À l'époque, on avait rapidement contacté l'architecte du ministère pour obtenir des éclaircissements et on aurait répondu un peu cavalièrement, «qu'il n'était pas question de classer tous les presbytères du Québec!»

«On a dit: ''mais il y avait pourtant un avis d'intention!'' On ne voulait pas que ça reste comme ça. L'architecte est venu sur place et a suggéré de créer une aire de protection pour un ensemble patrimonial qui inclurait l'église, le cimetière, le tour de l'église et le presbytère. Mais entre temps, l'architecte a pris sa retraite et fut remplacé.»

Sans se décourager, les porteurs du dossier revenaient ponctuellement à la charge auprès du ministère, et ce pendant 15 ans.
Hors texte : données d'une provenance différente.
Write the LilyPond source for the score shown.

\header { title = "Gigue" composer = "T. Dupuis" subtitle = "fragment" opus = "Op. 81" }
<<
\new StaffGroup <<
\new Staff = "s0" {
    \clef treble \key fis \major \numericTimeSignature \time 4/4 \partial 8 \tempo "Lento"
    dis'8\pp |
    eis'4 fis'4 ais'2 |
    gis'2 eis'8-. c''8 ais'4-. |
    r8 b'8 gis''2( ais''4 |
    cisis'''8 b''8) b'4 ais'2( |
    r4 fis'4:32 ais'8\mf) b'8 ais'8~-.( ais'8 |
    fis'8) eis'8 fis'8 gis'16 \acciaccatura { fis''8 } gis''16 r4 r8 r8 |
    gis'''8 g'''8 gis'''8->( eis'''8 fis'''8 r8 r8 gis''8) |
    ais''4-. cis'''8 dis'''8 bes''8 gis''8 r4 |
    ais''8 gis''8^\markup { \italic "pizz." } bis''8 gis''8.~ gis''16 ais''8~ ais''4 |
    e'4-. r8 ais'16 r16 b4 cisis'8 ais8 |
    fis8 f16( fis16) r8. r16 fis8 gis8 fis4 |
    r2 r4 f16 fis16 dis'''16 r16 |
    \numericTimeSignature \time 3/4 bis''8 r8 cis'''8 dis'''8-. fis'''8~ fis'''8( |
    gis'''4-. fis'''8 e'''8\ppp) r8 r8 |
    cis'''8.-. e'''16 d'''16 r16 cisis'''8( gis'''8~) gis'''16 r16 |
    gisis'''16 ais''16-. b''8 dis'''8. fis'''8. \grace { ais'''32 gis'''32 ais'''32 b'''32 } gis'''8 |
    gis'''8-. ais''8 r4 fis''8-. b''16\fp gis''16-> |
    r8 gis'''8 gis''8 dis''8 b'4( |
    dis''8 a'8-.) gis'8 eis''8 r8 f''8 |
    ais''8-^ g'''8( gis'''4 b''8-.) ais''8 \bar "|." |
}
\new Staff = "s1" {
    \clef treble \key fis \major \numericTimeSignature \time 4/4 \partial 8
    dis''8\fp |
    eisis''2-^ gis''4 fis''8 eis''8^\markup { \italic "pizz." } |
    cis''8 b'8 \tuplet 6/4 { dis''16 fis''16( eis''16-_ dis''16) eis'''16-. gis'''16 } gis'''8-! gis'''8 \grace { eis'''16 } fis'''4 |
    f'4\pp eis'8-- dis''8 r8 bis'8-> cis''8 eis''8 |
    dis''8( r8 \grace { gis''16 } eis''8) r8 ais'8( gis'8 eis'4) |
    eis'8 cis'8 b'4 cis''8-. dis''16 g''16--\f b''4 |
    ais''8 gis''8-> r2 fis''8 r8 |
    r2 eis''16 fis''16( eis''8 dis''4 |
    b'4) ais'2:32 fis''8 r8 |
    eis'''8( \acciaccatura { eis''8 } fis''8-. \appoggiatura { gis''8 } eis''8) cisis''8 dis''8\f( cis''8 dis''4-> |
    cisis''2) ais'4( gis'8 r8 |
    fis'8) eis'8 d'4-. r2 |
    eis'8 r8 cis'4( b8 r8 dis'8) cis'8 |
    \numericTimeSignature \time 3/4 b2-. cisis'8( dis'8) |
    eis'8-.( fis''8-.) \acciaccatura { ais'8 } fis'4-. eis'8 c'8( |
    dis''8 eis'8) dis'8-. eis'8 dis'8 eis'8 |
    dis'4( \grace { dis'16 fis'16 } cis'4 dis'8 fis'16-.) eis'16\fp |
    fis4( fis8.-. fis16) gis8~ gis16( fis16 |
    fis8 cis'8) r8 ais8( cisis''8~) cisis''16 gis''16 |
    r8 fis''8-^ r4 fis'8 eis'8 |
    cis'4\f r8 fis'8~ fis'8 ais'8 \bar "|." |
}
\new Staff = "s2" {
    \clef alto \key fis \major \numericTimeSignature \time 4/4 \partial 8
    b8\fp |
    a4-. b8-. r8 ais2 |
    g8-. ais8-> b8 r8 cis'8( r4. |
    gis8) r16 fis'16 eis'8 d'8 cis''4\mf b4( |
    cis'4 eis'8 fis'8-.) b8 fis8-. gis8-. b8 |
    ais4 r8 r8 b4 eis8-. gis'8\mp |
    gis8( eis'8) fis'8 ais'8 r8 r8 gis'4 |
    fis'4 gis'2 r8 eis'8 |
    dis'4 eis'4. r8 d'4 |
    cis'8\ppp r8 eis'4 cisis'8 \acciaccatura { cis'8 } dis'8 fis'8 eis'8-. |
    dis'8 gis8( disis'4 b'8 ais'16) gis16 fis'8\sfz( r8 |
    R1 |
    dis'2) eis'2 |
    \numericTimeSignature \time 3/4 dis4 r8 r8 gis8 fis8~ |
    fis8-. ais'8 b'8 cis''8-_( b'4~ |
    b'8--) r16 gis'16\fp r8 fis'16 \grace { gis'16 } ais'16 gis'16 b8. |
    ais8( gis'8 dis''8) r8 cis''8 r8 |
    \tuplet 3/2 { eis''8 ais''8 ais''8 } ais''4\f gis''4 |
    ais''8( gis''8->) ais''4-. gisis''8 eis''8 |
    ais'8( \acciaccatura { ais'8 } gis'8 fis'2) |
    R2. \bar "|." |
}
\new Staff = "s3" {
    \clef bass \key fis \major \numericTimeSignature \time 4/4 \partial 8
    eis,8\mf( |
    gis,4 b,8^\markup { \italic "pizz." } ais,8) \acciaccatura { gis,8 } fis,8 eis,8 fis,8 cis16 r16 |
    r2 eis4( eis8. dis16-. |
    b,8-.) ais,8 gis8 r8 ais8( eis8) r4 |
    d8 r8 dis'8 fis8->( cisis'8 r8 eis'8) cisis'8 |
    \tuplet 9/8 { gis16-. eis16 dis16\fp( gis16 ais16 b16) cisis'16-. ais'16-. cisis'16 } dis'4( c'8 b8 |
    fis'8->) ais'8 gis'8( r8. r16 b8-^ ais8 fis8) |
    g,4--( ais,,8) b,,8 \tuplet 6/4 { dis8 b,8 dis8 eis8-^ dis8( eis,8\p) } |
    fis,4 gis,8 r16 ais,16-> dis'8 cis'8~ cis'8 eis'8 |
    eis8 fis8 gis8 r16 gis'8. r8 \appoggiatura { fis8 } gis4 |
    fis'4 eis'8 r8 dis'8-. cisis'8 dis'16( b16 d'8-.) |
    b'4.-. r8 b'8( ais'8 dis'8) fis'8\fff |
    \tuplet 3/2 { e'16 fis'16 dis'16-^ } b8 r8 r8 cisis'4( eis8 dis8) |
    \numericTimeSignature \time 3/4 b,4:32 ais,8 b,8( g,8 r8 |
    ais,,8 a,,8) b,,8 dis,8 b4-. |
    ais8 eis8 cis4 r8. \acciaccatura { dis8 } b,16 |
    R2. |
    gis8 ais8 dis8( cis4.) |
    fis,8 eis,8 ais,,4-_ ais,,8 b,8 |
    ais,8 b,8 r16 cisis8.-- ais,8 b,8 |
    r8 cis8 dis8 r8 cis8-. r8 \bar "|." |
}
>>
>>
La situation était si confuse que même le président de la Commission des biens culturels du Québec jusqu'en 2000, Marcel Masse, avait déjà chaudement félicité René Beaudoin pour le classement de l'église et de son presbytère.

«J'ai répondu: ''tut! tut! tut!, le presbytère n'est pas classé du tout''. Il s'est exclamé: ''Comment ça!?'' Il était choqué de ça et peu de temps après, la commission nous a appelés pour nous aviser qu'elle s'arrêterait à Champlain visiter l'église, ce qu'elle a fait. Encore là, ces gens prétendaient que le presbytère avait été classé! J'ai redit: ''non non non!'' Ils se sont consultés en disant: ''comment cela se fait-il? On n'a pas le droit de ne pas suivre l'avis d'intention, etc., etc.'' Mais il semble bien que oui. C'est la première fois qu'on reçoit un avis officiel du ministère et on nous dit que le presbytère ne sera finalement pas classé.»

René Beaudoin a-t-il l'intention d'en rester là! «Non! On va faire une autre demande. On veut d'ailleurs récupérer tous les papiers de ce dossier.»

Le Nouvelliste a tenté de connaître les raisons du rejet de la candidature du presbytère, mais n'a pu obtenir de réponse du ministère, mercredi.